Please copy the lines exactly as they appear, from the very first line through the line containing "is the complete", including both ends.

INFORMATION SUPPLIED START

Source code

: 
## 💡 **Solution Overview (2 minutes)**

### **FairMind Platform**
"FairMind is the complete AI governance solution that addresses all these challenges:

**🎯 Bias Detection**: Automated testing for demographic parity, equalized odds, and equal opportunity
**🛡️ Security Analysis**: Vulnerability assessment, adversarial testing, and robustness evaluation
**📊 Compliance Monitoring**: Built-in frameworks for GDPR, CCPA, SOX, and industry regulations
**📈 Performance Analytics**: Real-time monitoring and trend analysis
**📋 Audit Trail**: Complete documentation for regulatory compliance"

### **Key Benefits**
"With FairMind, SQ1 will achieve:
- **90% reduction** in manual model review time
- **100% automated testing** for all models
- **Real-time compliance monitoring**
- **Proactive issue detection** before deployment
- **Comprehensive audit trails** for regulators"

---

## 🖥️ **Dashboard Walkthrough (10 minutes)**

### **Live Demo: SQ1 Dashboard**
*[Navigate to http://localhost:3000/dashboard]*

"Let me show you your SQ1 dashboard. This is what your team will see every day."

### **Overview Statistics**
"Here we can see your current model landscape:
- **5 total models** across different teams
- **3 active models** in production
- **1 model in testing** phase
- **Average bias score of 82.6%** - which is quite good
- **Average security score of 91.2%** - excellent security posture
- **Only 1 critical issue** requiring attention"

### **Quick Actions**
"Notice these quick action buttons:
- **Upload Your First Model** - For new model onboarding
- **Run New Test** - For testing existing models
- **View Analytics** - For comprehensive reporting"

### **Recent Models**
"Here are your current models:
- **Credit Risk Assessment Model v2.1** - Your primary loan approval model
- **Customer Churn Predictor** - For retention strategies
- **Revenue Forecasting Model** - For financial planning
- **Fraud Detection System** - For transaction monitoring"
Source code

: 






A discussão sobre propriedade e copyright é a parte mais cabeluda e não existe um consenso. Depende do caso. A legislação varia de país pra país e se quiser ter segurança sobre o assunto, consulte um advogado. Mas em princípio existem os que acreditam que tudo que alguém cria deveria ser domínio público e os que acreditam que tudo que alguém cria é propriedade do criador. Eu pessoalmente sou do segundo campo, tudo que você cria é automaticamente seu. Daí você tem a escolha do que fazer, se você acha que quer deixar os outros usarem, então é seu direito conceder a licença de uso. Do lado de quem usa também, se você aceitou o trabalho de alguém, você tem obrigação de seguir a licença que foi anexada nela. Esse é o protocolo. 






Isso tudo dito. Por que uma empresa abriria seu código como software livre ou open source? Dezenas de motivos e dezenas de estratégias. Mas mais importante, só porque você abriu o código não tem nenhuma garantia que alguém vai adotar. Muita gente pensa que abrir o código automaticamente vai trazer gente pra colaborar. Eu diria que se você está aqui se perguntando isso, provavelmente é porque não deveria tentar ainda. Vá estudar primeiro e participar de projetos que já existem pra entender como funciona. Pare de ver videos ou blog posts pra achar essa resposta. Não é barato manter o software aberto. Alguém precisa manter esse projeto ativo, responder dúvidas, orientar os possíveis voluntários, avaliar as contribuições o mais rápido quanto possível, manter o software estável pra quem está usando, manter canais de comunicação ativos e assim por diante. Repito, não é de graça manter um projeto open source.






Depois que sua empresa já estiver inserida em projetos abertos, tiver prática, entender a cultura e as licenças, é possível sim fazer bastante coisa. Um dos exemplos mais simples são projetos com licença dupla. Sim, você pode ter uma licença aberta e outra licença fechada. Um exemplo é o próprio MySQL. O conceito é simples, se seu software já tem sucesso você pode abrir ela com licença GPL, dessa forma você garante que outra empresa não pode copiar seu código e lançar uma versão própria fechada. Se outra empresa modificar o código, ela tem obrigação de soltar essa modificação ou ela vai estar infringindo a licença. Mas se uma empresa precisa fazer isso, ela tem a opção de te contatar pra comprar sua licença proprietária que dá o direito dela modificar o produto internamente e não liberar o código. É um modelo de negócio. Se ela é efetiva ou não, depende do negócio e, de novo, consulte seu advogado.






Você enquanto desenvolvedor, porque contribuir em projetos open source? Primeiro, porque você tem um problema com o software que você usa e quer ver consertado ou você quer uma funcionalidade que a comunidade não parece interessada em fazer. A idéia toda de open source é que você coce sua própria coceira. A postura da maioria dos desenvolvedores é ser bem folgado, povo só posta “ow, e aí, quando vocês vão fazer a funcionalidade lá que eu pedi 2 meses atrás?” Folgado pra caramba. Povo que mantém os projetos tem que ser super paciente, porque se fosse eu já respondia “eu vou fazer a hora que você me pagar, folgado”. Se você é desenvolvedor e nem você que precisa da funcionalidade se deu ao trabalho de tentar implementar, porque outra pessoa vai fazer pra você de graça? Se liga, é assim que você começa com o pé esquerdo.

INFORMATION SUPPLIED END

◆ **RESPONSE TO THE EXERCISE**:
Source code

: 
## 💡 **Solution Overview (2 minutes)**

### **FairMind Platform**
"FairMind is the complete AI governance solution that addresses all these challenges:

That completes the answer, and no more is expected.